I compose myself, making a slight adjustment to the placement of the roe, and try again. This time, the float has not travelled five feet before the nibbles recommence; then stop. My heart starts to beat enough to shorten my breath. A couple more feet and they start again. Pop, pop, pop. The float dances downriver for maybe a foot or two, then stops and surreptitiously, almost as with the most furtive touch of a mouse's tail, it goes down.


I set the hook. Nothing moves. It's a log? No, the log begins to stir, and shake its head. I put lots of pressure. The fish comes up a little, and the float crests above the water. But this fish has other ideas. He powers suddenly forward and the float zooms down under water. I am suddenly helpless, riding on the back of a bull. I can do nothing with this fish. For a moment, I fear that I've actually snagged it. It takes a run up river and I yell "coming up!" at which four or five of my compadres remove their lines from the water and watch my line careen upstream like the smoke trail of a race car. He goes up quite far before finally running out of steam.

Or so I thought; because his downriver course is suddenly far too swift. I find myself in a clumsy madness of reeling, trying desperately to keep some kind of tension on the line. Finally, he runs out of river almost at my feet and turns again. I put the "boots" to him as hard as I think my tippet will take, and I see his sides flash as he massively shakes his whole body, lighting up the deep green, in an attempt to throw me. I pull hard upriver and he responds by heading down. We're so close to the lake here, that I am risking him running for it. But I want to land him on cleaner gravel, not in the mud, and roughly 40 feet downriver is the only place that that can happen.

But he's getting tired now. He does make a run for it, but I stop him just as he reaches the deeper water off the gravel bank. My arms and my right shoulder, by now, are burning. I can only imagine how tired the fish is, putting all his might into his attempt to escape! I see his tail come up, and my heart wants to burst through my throat. The last time I caught a fish that big, my boys were one month old - now, they are almost 6 years old.
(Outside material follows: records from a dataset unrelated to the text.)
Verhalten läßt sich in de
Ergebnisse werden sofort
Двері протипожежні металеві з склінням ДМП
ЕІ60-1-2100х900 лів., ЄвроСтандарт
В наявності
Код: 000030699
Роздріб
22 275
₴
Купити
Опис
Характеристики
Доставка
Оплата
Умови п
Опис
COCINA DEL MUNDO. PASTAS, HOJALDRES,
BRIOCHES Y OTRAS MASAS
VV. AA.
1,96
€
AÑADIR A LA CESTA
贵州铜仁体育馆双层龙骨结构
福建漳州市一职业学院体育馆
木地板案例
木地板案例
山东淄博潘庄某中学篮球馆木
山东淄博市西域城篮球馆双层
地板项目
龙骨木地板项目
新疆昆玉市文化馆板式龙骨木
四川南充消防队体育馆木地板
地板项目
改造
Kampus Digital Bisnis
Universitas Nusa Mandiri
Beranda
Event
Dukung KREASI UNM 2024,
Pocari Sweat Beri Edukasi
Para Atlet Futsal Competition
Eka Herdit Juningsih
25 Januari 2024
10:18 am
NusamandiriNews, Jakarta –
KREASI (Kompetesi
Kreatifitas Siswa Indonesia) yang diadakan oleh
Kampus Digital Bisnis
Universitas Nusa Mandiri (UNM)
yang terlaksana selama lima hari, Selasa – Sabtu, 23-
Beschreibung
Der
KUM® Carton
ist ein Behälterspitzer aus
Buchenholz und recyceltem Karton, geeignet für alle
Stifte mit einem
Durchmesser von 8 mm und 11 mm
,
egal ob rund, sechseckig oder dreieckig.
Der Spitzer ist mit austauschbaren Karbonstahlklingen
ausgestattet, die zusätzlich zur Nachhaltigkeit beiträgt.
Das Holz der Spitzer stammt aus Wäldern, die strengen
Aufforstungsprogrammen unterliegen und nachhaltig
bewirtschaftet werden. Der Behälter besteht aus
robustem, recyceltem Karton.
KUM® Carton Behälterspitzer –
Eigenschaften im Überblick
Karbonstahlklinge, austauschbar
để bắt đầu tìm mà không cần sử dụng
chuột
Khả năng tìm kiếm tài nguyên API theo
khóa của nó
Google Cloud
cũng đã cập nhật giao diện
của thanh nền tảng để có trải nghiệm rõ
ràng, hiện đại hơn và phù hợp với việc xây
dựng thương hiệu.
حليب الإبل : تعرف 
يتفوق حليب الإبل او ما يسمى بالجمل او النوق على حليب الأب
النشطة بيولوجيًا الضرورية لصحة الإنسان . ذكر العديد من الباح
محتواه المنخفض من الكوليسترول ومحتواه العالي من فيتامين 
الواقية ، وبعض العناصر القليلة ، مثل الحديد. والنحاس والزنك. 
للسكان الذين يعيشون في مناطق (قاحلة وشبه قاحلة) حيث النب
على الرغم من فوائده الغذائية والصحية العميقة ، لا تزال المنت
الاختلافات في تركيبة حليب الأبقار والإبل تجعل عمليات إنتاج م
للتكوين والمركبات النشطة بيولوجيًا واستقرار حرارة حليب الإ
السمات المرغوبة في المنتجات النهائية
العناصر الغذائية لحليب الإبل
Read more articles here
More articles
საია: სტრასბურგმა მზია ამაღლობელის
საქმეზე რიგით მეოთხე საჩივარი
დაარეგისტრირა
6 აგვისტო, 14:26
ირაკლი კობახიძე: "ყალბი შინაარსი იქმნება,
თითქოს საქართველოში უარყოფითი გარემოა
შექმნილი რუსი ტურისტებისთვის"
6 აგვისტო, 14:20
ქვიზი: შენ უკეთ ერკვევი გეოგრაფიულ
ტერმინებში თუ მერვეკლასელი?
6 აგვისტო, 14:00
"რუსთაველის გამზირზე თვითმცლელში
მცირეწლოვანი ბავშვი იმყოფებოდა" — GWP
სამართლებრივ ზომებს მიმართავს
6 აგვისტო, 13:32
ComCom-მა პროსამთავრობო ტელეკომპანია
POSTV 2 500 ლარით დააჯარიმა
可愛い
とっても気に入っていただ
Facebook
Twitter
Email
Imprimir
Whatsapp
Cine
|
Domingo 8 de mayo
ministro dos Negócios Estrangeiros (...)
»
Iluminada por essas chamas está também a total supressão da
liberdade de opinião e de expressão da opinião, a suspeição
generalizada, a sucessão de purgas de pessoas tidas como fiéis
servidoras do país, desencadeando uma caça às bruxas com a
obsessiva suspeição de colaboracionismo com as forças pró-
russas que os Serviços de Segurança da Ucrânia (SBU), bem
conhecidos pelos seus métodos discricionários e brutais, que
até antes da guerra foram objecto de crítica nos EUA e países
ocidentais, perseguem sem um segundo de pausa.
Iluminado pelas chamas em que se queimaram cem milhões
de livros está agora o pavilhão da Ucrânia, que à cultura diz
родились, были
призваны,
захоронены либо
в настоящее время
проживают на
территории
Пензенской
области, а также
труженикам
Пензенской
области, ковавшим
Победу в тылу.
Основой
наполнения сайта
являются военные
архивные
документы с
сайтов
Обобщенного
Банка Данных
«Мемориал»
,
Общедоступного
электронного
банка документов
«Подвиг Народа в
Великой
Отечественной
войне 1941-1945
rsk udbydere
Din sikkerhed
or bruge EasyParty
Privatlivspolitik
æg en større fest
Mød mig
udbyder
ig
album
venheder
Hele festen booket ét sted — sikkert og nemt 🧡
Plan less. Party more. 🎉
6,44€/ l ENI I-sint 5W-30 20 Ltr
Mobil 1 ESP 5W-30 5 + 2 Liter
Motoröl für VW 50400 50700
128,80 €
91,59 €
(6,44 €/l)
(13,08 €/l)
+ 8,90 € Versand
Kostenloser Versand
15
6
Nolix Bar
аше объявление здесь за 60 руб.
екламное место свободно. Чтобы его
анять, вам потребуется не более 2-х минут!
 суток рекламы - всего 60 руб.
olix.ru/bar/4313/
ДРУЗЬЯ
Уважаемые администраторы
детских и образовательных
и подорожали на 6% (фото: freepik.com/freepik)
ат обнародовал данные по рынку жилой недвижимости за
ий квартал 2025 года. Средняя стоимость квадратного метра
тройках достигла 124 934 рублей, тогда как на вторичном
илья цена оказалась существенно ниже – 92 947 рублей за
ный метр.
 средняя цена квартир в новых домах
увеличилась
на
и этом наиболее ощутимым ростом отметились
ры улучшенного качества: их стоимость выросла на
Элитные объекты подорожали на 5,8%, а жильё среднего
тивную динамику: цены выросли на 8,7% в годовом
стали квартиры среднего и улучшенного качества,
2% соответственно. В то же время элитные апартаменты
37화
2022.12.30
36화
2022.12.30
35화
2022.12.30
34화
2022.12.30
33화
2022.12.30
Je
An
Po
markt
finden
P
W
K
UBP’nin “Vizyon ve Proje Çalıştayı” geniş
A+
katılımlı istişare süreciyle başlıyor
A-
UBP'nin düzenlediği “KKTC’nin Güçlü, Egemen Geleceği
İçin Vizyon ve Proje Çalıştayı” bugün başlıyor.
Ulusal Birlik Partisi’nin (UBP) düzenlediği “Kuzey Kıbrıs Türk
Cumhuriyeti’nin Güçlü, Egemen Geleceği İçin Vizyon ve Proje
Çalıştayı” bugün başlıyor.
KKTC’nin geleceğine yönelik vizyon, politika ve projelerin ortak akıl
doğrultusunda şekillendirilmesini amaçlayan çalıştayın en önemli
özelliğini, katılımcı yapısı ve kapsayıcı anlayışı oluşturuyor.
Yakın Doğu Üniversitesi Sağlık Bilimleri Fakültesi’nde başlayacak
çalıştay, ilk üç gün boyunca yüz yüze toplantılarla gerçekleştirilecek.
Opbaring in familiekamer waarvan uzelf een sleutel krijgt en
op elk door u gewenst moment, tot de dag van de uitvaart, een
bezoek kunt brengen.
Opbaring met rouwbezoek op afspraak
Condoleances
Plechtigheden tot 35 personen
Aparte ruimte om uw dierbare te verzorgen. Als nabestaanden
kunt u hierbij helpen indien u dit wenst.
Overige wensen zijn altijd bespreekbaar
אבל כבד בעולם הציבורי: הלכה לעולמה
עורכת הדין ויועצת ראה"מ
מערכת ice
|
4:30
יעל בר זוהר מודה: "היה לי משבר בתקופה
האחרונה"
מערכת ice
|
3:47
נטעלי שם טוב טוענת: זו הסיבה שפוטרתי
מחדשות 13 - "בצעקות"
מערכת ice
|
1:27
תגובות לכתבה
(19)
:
Finally, I managed to heave the behemoth steelhead buck ashore, and I am tired but elated. The fight has lasted a little over ten minutes.

I give myself no more than 30 seconds, or so, to take as many pictures as possible; although in truth it's hard to tell when so much adrenalin is coursing through one's brain. He kicks before the photo op can start and gets some water and grit in the lens. I do the best I can with what I have, take five or six shots of both sides of the fish. On his left, he has a huge lamprey gash, and the vestiges of past attacks. I take one last snapshot, for posterity, straight along the length of the rod, so I can get an approximate measurement afterward.

From the silver line at the butt of my rod, to the furthest blue strip on the wrap above the hook holder is 26 inches. The butt itself measures 21. So, using this picture as an imperfect measure, the steelhead had a length of about 34 inches. The reel has a 5 inch diameter, so the thick-bodied fish also had a very good girth. His weight was probably close to 15lbs.

But while he's still lying on the river's edge, all I really care about is releasing him. I bend down, position his head in the current - marveling again at his size - and let the water freeze my hands for a few minutes. I give him ample time to revive. Such an adversary deserves no less. A fish like this is worth a full day of fishing, and then some. He has filled me with an elation that I seldom feel, but it has washed away so much weariness that his release is like the ending to a kind of ritual of renewal, the momentary return of the fresh newness of childhood.

When his muscles start to strain my grip on his tail, I waggle him a little side to side, then let go; just as he gives a mighty swoosh of his tail. He darts away, like a shadow and a memory.